To some observers, Microsoft efforts have been aimed at keeping the lid on the situation, not on addressing core concerns over delivering real value.
"No matter how you spin it, the changes are designed to make unhappy customers less unhappy," said James Governor, principal analyst at RedMonk LLC, of Bath, Md. "Because they haven't delivered more functionality, they're focusing more on the operational aspects of the licenses. That's useful, but somewhat opportunistic."
On the other hand, Software Assurance suffers when compared with Linux vendor Red Hat Inc.'s controversial subscription licensing plan.
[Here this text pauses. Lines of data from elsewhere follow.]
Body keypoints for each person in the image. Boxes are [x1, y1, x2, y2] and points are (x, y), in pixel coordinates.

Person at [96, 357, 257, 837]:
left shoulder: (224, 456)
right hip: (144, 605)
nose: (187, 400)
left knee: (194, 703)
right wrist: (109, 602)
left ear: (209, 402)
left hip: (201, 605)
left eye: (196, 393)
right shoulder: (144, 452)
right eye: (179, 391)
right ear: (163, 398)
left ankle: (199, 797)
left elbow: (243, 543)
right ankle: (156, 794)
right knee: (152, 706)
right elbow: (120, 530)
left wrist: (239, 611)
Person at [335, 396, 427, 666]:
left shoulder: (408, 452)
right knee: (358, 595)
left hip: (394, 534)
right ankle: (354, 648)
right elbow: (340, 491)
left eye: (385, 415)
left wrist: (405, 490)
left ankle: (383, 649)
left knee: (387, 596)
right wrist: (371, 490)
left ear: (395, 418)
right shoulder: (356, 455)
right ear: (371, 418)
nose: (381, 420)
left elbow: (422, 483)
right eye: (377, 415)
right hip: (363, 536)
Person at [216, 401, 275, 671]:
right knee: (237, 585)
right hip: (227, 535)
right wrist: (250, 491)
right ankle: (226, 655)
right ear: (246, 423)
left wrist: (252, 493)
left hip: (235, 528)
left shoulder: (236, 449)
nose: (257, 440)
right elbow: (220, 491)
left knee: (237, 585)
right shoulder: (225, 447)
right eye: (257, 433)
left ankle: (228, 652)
Customers found value because Linux's faster evolution is able to deliver significant improvements on an annual basis.
In the absence of a more rapid pace of development at Microsoft, analysts said the company will have to find some other way of making customers feel that they're only paying for what they use.
The best deal for customers would be to subscribe to specific product upgrades, whenever they might arrive, though such an offer is next to impossible to find from any software vendor, much less Microsoft. "That's a radical notion in the software industry which, frankly, is unregulated," said DiDio.
RedMonk's Governor said Microsoft may be forced to bend a bit in this direction due to competitive pressures, particularly from Linux. The open-source operating system has beaten out Windows in a few high-profile deals, including the German city Munich's recent decision to shift its desktops from Microsoft to Linux, he observed.
"Don't imagine [Microsoft] didn't go to Munich and offer specific software upgrades. Their licensing is going to have to be more granular," Governor said.